Engaging the United States through flexible and constructive trade negotiations, alongside diversifying export markets to reduce dependency on any single partner, are two measures Kenya can employ.
Additionally, accelerating the African Continental Free Trade Area (AfTFA) implementation to unlock the potential $3.4 trillion (Ksh440 trillion in the current exchange rates) market can also go a long way in shielding from the ramifications of Trump’s stance.
While speaking in Abidjan, Ivory Coast, Adesina warned that these measures could trigger significant economic disruptions across Africa, affecting numerous nations and accelerating a strategic shift in global partnerships.
Currently, 47 of Africa’s 54 countries, Kenya included, will be impacted directly by the new U.S. trade policies, with potential declines in export revenues and foreign exchange reserves.
“When those currencies weaken, two things will happen: first, you will find that most of these countries are import-dependent. So, you're going to find that high inflation becomes a problem,” said Adesina.
“And secondly, you find that the cost of actually servicing a lot of their debt, which is foreign currency debt but in local currencies, is going to get worse.”
Almost all African countries have been hit by higher tariffs announced by the Trump administration, with at least 22 nations facing up to a whopping 50 percent for almost all their products.
Last month, Trump imposed a reciprocal tariff on trade with Kenya. Under the new tariffs signed by Trump, Kenya's Ksh109.7 billion (784 million USD) trade with the US was set to suffer a blow after a 10 per cent baseline tariff on all of Kenya's exports.
Despite Trump later announcing a 90-day pause on the tariffs, it was set to affect Kenyan exports, particularly in key sectors such as textiles, tea, and coffee, which have been exempt from tariffs under the African Growth and Opportunity Act (AGOA).
The impacts of these higher tariffs were further exacerbated by significant cuts to USAID programs, which have already begun affecting access to essential medical supplies and humanitarian services in many countries, raising serious concerns about the future trajectory of US-Africa relations.
Despite the challenges, Adesina emphasized that Africa cannot afford a trade confrontation with the United States, noting that the continent accounts for only 1.2 per cent (approximately $34 billion(Ksh4.4 trillion in the current exchange rates) of America’s global trade, with a trade surplus of just $7.2 billion (Ksh 932 billion).
He stressed the need to expand Africa’s domestic market and boost domestic savings to develop consumption as a bigger share of its GDP, leveraging its massive population growth.

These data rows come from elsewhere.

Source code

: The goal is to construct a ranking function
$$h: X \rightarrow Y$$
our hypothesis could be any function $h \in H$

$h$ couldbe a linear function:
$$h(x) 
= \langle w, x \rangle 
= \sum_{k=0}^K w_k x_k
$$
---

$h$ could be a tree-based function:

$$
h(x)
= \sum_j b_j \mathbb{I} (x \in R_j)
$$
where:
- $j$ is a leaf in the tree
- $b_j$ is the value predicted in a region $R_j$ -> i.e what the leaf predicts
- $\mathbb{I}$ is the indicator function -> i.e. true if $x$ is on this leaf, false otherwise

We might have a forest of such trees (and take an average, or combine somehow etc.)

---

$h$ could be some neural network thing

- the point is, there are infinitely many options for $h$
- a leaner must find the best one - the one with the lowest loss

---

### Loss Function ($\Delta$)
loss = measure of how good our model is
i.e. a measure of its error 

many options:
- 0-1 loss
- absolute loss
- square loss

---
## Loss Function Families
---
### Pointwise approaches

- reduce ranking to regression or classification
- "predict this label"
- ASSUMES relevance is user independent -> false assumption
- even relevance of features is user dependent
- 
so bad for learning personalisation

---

More importantly, he advised the continent to take advantage of the increasing external interest in its natural resources, such as cobalt and lithium, to negotiate a better trade and investment deal.

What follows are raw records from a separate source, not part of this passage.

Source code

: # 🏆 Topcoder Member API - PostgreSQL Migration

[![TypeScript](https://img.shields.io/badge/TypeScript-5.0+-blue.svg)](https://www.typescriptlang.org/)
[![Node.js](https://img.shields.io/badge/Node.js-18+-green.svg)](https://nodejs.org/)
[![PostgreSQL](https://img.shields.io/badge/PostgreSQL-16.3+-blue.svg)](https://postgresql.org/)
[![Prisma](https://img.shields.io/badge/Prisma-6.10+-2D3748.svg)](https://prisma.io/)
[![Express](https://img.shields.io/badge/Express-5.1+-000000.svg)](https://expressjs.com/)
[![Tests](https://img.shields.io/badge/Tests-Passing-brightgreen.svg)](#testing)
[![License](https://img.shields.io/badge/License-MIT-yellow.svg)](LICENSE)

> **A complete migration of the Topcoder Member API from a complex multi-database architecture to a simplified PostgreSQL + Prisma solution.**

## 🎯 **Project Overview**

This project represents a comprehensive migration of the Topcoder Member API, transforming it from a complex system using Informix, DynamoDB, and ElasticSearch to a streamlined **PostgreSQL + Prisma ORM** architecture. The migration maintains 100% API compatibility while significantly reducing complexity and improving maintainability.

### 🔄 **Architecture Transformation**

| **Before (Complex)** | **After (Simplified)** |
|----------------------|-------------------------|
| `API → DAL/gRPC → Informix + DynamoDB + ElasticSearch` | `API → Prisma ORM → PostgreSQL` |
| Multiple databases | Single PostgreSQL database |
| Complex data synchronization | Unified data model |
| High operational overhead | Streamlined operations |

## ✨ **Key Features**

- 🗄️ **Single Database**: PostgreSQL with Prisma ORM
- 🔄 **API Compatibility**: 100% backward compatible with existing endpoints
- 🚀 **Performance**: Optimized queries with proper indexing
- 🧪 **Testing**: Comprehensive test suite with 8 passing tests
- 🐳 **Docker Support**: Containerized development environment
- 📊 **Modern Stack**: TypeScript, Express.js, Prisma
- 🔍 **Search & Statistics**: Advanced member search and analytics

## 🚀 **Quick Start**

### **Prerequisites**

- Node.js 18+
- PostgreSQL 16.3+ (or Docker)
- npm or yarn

In the midst of all this, Adesina still called for strategic global engagement, even as calls for a shift of alignment to China.

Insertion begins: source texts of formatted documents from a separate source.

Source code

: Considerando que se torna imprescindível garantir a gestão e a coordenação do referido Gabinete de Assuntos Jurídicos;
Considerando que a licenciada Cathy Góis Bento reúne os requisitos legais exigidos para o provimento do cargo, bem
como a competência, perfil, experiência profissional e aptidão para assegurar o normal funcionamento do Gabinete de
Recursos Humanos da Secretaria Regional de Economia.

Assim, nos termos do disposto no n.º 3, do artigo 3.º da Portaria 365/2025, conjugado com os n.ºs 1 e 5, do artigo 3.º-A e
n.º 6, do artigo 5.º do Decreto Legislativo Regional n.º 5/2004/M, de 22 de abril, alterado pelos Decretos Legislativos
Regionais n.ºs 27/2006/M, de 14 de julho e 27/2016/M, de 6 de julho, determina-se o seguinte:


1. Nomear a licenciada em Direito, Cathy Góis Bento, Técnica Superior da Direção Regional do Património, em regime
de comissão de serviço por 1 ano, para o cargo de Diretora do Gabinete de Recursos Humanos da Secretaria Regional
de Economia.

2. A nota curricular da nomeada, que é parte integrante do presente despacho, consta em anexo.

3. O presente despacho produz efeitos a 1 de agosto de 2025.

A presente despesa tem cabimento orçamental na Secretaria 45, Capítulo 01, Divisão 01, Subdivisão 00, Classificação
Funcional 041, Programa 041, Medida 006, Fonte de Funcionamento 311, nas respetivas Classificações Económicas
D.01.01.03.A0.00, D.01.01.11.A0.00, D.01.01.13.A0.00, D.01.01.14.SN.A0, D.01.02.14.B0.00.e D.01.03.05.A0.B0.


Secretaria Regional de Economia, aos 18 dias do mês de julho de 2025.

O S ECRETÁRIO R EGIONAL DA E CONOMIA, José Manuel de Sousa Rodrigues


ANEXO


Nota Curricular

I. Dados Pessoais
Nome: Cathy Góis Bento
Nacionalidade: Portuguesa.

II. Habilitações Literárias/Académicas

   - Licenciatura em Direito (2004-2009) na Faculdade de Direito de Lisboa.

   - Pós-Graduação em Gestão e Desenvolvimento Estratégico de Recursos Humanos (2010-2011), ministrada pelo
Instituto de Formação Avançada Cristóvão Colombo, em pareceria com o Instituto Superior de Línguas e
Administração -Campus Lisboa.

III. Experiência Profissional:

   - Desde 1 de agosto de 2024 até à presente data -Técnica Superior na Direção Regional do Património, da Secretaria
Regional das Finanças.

Addressing speculation that Africa may shift more decisively toward China in response to the higher U.S. tariffs, Adesina dismissed any notion of binary alignment.
“The US is a key ally of Africa—and so is China. Africa is building bridges, not isolating itself,” Adesana stated.
Consequently, he stressed that Africa seeks balanced, transparent, and mutually beneficial partnerships with all major global players, including the US, China, the European Union, and the Gulf states.